MATERIALS PROVIDED:
== Segment start ==
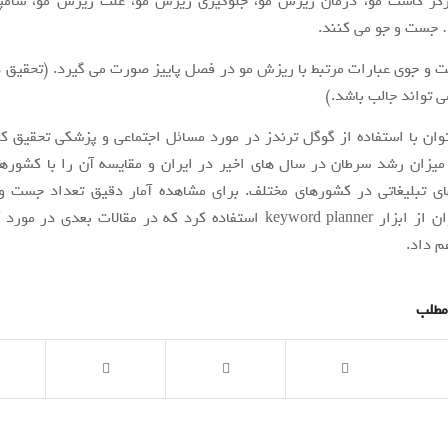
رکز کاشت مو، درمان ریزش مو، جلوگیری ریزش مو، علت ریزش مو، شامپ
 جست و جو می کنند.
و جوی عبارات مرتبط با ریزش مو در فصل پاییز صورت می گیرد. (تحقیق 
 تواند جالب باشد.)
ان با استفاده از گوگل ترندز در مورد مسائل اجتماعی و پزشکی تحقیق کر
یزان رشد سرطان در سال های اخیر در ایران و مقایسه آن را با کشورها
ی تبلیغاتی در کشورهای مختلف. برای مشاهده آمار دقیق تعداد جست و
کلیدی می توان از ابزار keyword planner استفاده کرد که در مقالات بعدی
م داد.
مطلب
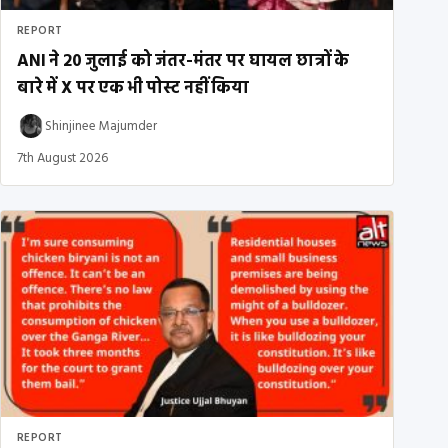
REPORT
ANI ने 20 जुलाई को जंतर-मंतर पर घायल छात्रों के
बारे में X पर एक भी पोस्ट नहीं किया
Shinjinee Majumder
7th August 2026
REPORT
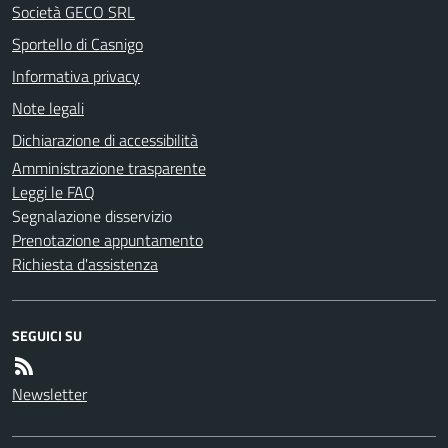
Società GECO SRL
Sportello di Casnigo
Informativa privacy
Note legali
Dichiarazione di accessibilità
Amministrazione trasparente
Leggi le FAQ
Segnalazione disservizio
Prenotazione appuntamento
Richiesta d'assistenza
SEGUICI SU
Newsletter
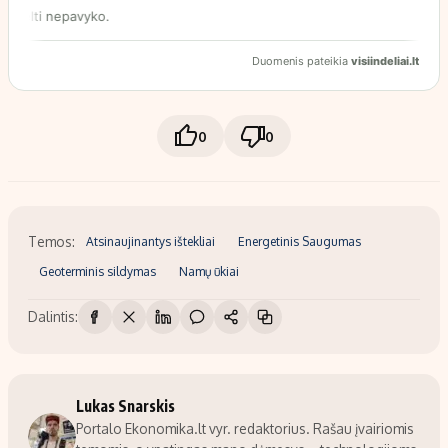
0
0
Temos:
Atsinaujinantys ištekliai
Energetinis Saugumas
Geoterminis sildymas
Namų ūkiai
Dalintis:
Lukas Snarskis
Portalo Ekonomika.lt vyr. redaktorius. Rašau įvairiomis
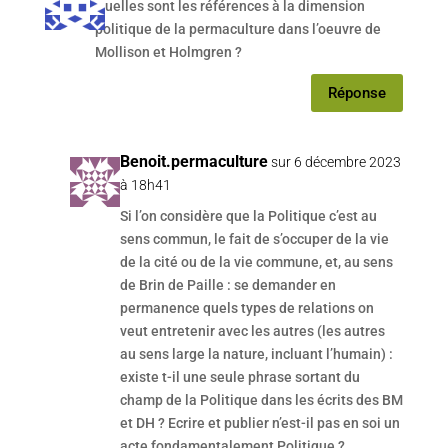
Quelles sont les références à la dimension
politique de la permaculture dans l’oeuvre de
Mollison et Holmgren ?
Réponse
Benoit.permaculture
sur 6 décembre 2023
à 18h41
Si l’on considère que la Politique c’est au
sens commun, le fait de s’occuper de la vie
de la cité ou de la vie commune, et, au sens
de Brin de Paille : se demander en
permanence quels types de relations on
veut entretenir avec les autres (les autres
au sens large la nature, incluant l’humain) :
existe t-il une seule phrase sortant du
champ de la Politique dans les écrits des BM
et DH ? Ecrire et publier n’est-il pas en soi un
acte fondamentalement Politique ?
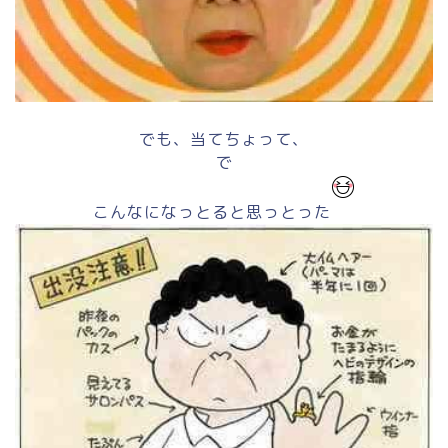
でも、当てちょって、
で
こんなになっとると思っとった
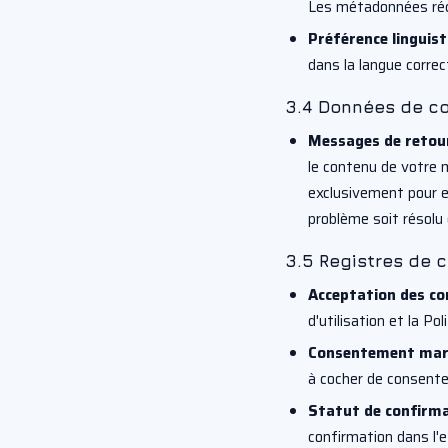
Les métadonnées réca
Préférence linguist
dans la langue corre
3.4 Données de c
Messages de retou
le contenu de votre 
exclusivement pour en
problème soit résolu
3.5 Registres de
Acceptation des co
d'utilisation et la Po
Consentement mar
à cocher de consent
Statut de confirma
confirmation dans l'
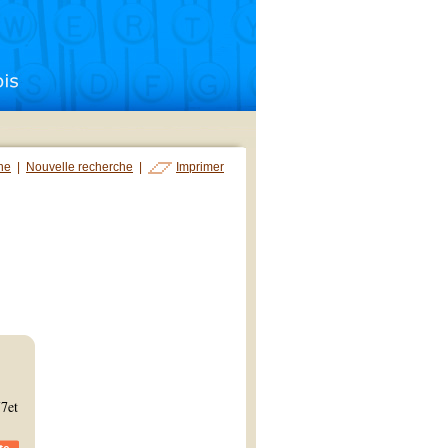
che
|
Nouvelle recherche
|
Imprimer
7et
== Segment end ==
WORK ITEM:
Your answer must be an exact copy of the lines from the one with "veut entretenir avec les autres (les autres" through the final line of the data, both included, without any pictures.

ANSWER TO THE PROBLEM:
veut entretenir avec les autres (les autres
au sens large la nature, incluant l’humain) :
existe t-il une seule phrase sortant du
champ de la Politique dans les écrits des BM
et DH ? Ecrire et publier n’est-il pas en soi un
acte fondamentalement Politique ?
でも、当てちょって、
で
こんなになっとると思っとった
Les métadonnées réca
Préférence linguist
dans la langue corre
3.4 Données de c
Messages de retou
le contenu de votre 
exclusivement pour en
problème soit résolu
3.5 Registres de
Acceptation des co
d'utilisation et la Po
Consentement mar
à cocher de consent
Statut de confirma
confirmation dans l'
che
|
Nouvelle recherche
|
Imprimer
7et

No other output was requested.